PROMPT: Once the pictures are set aside, transcribe each line of the data exactly.
↓↓↓
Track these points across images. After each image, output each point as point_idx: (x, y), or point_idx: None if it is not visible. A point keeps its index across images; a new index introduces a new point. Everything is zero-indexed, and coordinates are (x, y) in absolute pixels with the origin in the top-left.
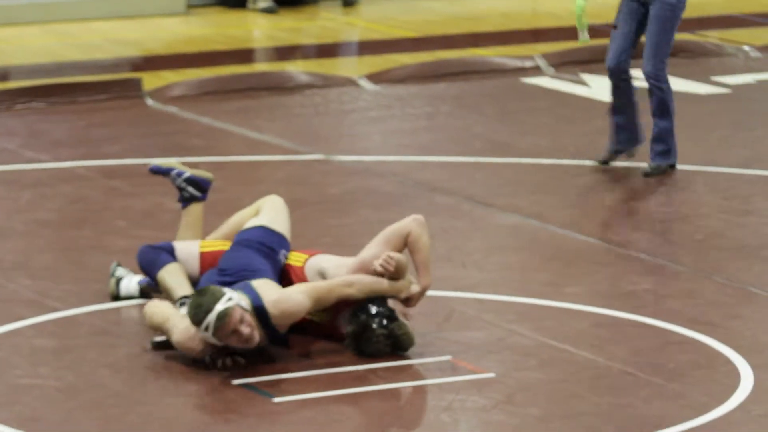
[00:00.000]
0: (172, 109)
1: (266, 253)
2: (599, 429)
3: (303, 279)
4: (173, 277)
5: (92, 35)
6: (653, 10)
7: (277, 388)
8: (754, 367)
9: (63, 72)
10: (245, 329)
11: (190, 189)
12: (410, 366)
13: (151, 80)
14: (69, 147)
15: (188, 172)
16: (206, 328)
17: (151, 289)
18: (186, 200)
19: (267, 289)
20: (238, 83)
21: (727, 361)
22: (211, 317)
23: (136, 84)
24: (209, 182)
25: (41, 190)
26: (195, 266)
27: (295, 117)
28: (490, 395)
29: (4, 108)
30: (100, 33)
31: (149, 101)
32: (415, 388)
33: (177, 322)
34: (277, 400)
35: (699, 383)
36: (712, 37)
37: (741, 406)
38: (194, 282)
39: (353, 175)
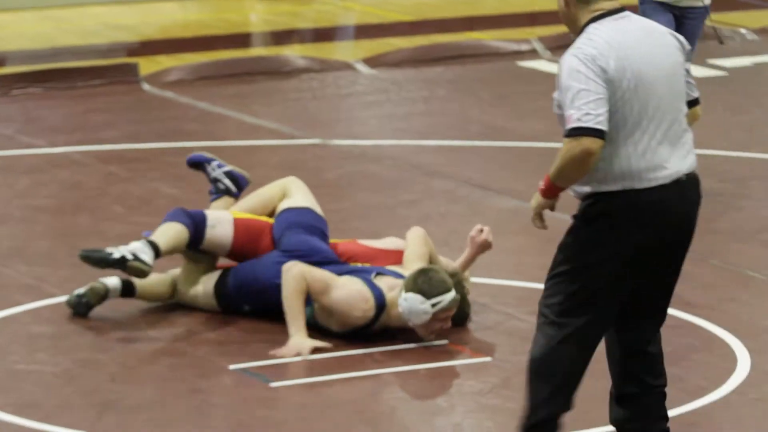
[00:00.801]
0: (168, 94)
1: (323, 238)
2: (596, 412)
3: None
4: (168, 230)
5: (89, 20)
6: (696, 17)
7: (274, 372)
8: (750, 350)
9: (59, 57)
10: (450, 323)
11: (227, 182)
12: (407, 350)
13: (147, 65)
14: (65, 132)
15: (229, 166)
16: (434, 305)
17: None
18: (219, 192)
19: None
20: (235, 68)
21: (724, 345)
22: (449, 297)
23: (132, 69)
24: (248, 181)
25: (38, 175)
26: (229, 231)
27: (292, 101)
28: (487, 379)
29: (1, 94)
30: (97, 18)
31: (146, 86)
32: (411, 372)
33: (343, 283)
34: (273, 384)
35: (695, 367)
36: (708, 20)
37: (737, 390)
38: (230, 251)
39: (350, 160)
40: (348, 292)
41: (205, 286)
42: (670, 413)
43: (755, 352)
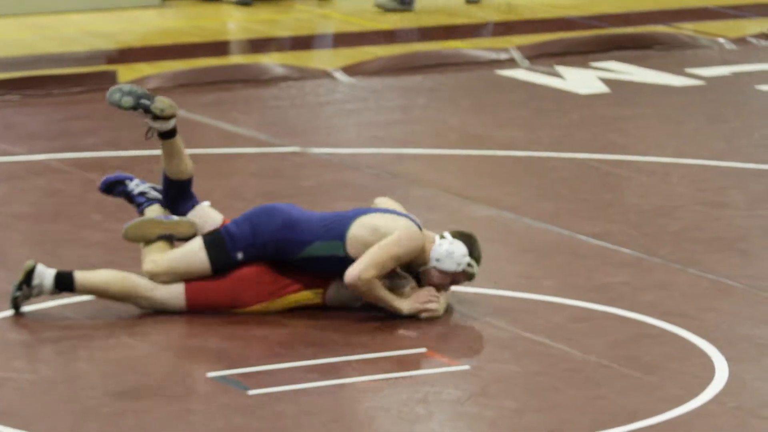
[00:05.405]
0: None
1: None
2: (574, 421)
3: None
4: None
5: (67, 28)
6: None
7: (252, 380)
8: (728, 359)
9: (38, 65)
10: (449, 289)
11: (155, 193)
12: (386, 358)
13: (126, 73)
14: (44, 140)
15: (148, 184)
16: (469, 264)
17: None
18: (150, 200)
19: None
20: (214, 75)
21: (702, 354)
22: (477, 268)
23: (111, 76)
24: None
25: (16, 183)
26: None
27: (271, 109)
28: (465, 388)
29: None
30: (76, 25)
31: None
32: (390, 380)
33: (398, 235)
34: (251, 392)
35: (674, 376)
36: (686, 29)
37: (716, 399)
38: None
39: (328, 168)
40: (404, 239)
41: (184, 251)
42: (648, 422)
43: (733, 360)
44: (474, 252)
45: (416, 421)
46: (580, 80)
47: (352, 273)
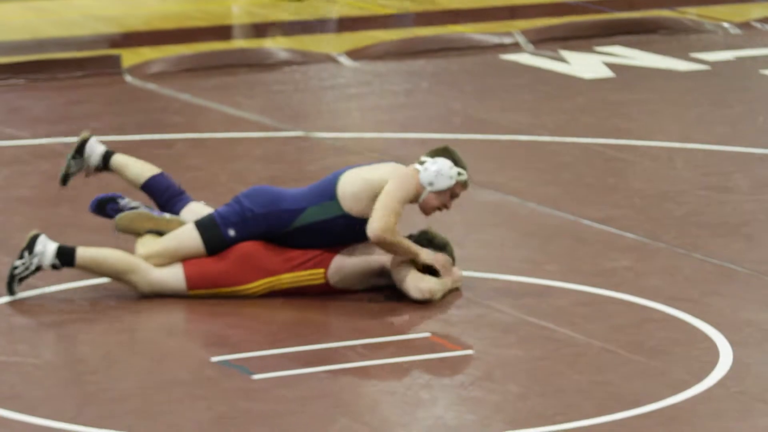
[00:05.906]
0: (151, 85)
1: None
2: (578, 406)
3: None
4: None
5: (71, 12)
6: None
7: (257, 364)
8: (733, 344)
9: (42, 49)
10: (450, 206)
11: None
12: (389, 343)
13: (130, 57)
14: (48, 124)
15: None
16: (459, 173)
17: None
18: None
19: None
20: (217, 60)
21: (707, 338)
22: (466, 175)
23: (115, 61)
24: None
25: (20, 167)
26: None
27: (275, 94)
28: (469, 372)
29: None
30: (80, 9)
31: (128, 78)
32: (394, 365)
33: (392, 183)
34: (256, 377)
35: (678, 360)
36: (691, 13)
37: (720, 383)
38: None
↑↑↑
ANSWER BOX:
Track these points across images. After each image, output each point as point_idx: (x, y), or point_idx: None if it is not visible. A point keeps its index across images; a new index introduces a new point. Everything is zero-indexed, and coordinates are (x, y) in absolute pixels with the origin in the top-left.
[00:00.000]
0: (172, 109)
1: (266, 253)
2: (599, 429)
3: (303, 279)
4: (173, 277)
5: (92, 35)
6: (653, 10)
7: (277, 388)
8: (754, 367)
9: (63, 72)
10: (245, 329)
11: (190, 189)
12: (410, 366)
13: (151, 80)
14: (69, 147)
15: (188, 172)
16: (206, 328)
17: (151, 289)
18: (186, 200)
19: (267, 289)
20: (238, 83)
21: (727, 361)
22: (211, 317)
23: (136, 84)
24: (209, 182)
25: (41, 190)
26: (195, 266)
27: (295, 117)
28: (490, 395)
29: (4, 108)
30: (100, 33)
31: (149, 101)
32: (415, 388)
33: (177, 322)
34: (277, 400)
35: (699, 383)
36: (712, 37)
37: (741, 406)
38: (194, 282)
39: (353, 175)
[00:00.801]
0: (168, 94)
1: (323, 238)
2: (596, 412)
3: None
4: (168, 230)
5: (89, 20)
6: (696, 17)
7: (274, 372)
8: (750, 350)
9: (59, 57)
10: (450, 323)
11: (227, 182)
12: (407, 350)
13: (147, 65)
14: (65, 132)
15: (229, 166)
16: (434, 305)
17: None
18: (219, 192)
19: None
20: (235, 68)
21: (724, 345)
22: (449, 297)
23: (132, 69)
24: (248, 181)
25: (38, 175)
26: (229, 231)
27: (292, 101)
28: (487, 379)
29: (1, 94)
30: (97, 18)
31: (146, 86)
32: (411, 372)
33: (343, 283)
34: (273, 384)
35: (695, 367)
36: (708, 20)
37: (737, 390)
38: (230, 251)
39: (350, 160)
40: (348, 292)
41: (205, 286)
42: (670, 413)
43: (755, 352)
[00:05.405]
0: None
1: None
2: (574, 421)
3: None
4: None
5: (67, 28)
6: None
7: (252, 380)
8: (728, 359)
9: (38, 65)
10: (449, 289)
11: (155, 193)
12: (386, 358)
13: (126, 73)
14: (44, 140)
15: (148, 184)
16: (469, 264)
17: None
18: (150, 200)
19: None
20: (214, 75)
21: (702, 354)
22: (477, 268)
23: (111, 76)
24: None
25: (16, 183)
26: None
27: (271, 109)
28: (465, 388)
29: None
30: (76, 25)
31: None
32: (390, 380)
33: (398, 235)
34: (251, 392)
35: (674, 376)
36: (686, 29)
37: (716, 399)
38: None
39: (328, 168)
40: (404, 239)
41: (184, 251)
42: (648, 422)
43: (733, 360)
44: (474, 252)
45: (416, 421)
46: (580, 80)
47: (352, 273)
[00:05.906]
0: (151, 85)
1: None
2: (578, 406)
3: None
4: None
5: (71, 12)
6: None
7: (257, 364)
8: (733, 344)
9: (42, 49)
10: (450, 206)
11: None
12: (389, 343)
13: (130, 57)
14: (48, 124)
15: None
16: (459, 173)
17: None
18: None
19: None
20: (217, 60)
21: (707, 338)
22: (466, 175)
23: (115, 61)
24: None
25: (20, 167)
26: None
27: (275, 94)
28: (469, 372)
29: None
30: (80, 9)
31: (128, 78)
32: (394, 365)
33: (392, 183)
34: (256, 377)
35: (678, 360)
36: (691, 13)
37: (720, 383)
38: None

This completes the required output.